Modular Layer Design

  • Easy to extend: New model architectures can be integrated quickly
  • Fine-grained optimization: Each layer is independently tuned to adapt to hardware
  • Debug-friendly: Intuitive structure for easy problem localization

PagedAttention Memory Management

Inspired by virtual memory paging, it divides KV cache into fixed blocks (16 tokens by default), dynamically allocates and releases them, improving memory utilization, supporting dynamic batching, and longer contexts.

Continuous Batching

Parallel processing of new request prompts in the prefill phase; dynamically replacing completed requests in the decoding phase to maintain high GPU utilization. Tuning is done via max_prefill_batch_size and max_decode_batch_size.

Prefix Caching

Automatically identifies shared prefix KV cache, uses LRU eviction strategy, reduces first-token latency, suitable for dialogue systems and RAG applications.

Pipeline Parallelism

Distributes model layers across multiple GPUs, supports horizontal scaling via parameter configurations like world_size and pipeline_rank.

4

Section 04

Deployment Modes and Configuration Guide

Single Worker Mode

Suitable for scenarios with sufficient VRAM. Configurations include parameters like max_decode_batch_size, max_prefill_batch_size, and total_cache_size. The startup process involves Worker service + Scheduler service.

Multi-Worker Mode

Supports large models via pipeline parallelism. Each worker is responsible for a subset of layers. Configure stage_start_layer and stage_end_layer to define layer ranges.

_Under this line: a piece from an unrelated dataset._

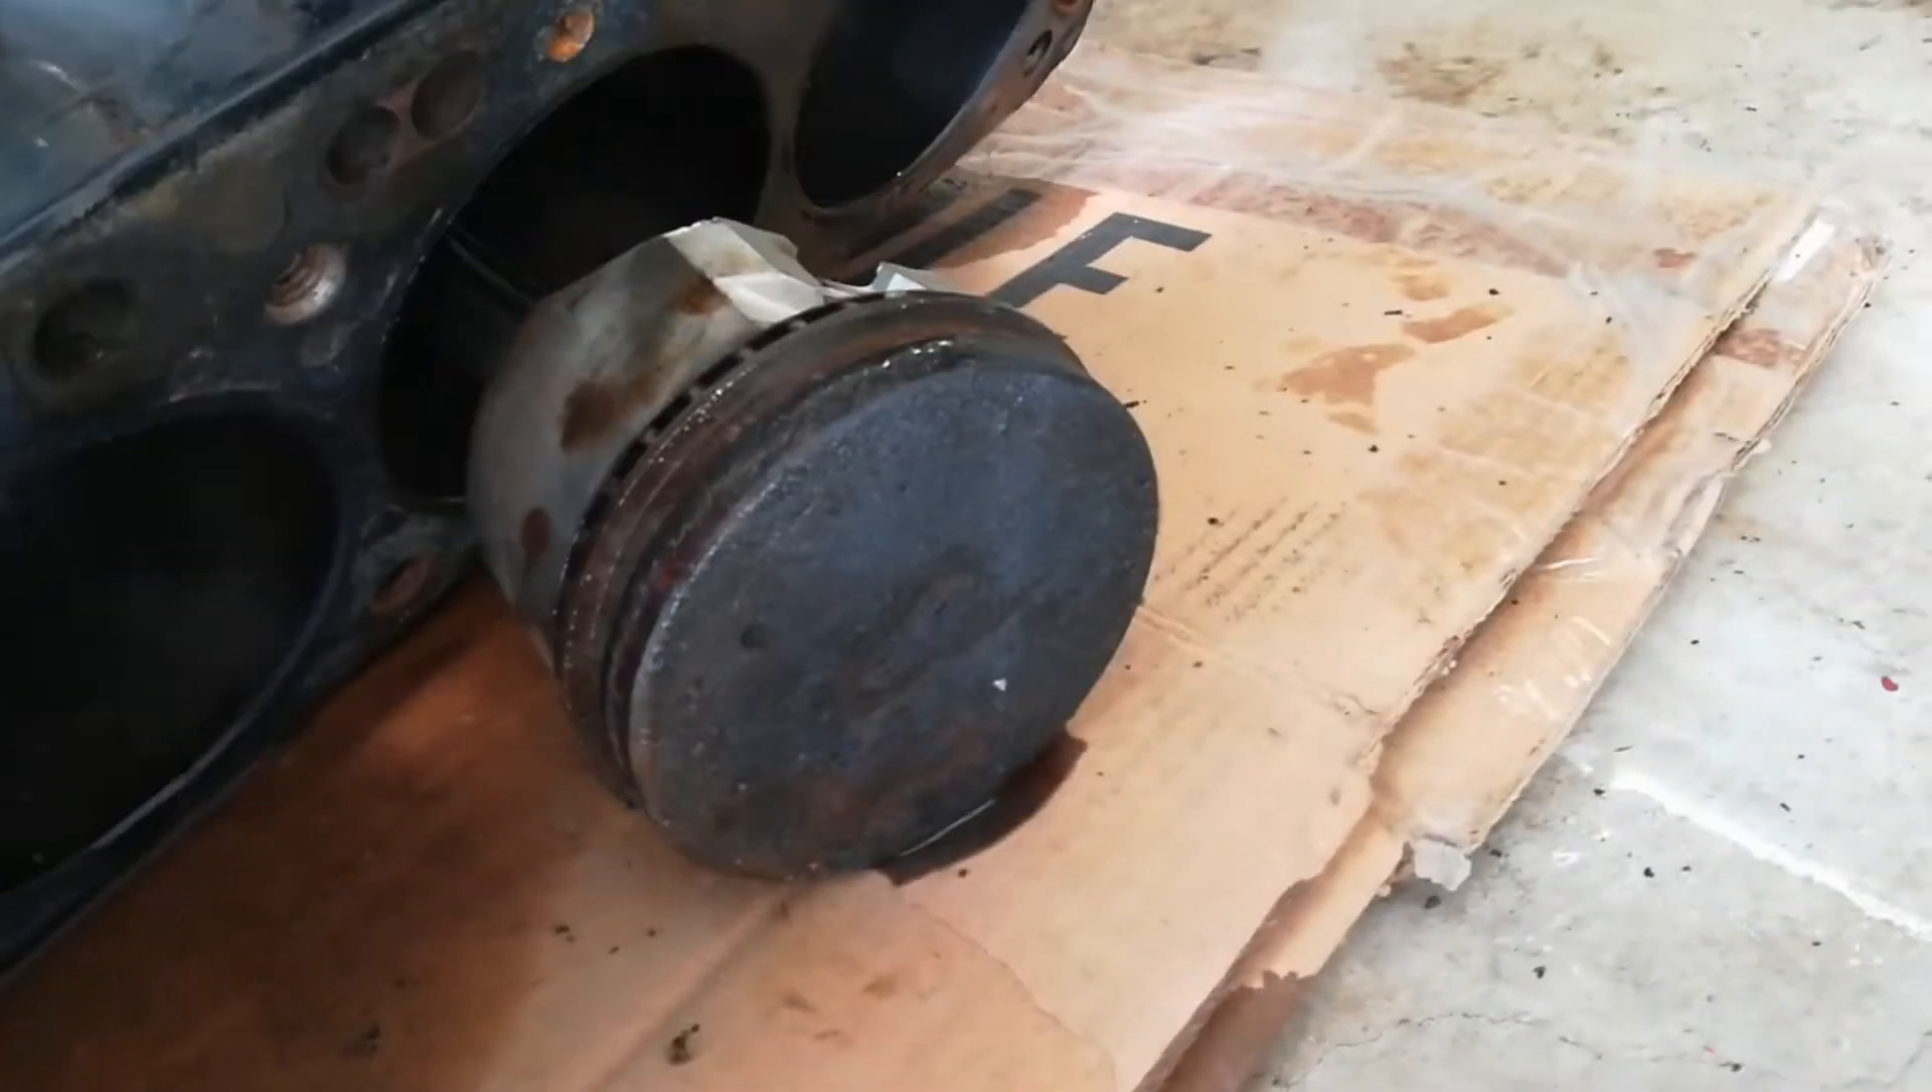Alright guys so you can see we've got that piston out there.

The startup process involves starting workers sequentially + scheduler.

5

Section 05

Performance and Benchmark Results

Tested with the Qwen2.5-7B-Instruct model:

Impact of Batch Size

Configuration Throughput (req/s) Average Latency (ms) P95 Latency (ms)
batch=1 0.05 150269 177685
batch=4 0.13 60712 78065
batch=8 0.13 54692 56917
batch=16 0.22 140990 146044

Key Metrics

  • TTFT: Time To First Token
  • TPOT: Average Time Per Output Token
  • ITL: Inter-Token Latency Example: Sequence1 metrics: Latency=8819ms, ITL=152ms, TPOT=152ms, TTFT=975ms
6

Section 06

OpenAI API Compatibility and Application Scenarios

API Compatibility

Implements the /v1/chat/completions endpoint. Request and response formats are fully compatible with the OpenAI API, supporting seamless migration of existing applications.

Application Scenarios

  • Dialogue Systems: Enable prefix caching; batch size 4-8 balances latency and throughput
  • Bulk Text Generation: Increase batch size to maximize throughput
  • Multi-Card Deployment for Large Models: Distribute models via pipeline parallelism; note network bandwidth requirements
7

Section 07

Technical Challenges and Future Directions

Current Challenges:

  • Efficient management of KV cache for long contexts
  • Optimized support for heterogeneous hardware (AMD, Intel)
  • Precision-performance trade-off in quantization and compression
  • Integration of speculative decoding technology

TorusInfer's modular architecture provides a solid foundation for future features.

8

Section 08

Summary and Practical Recommendations

TorusInfer is a fully-featured LLM inference engine that achieves high performance and compatibility through core technologies, suitable for deployment scenarios from single-card to multi-card. It is recommended that self-built LLM service teams conduct in-depth research and use its clear architecture and documentation to smoothly migrate to production environments.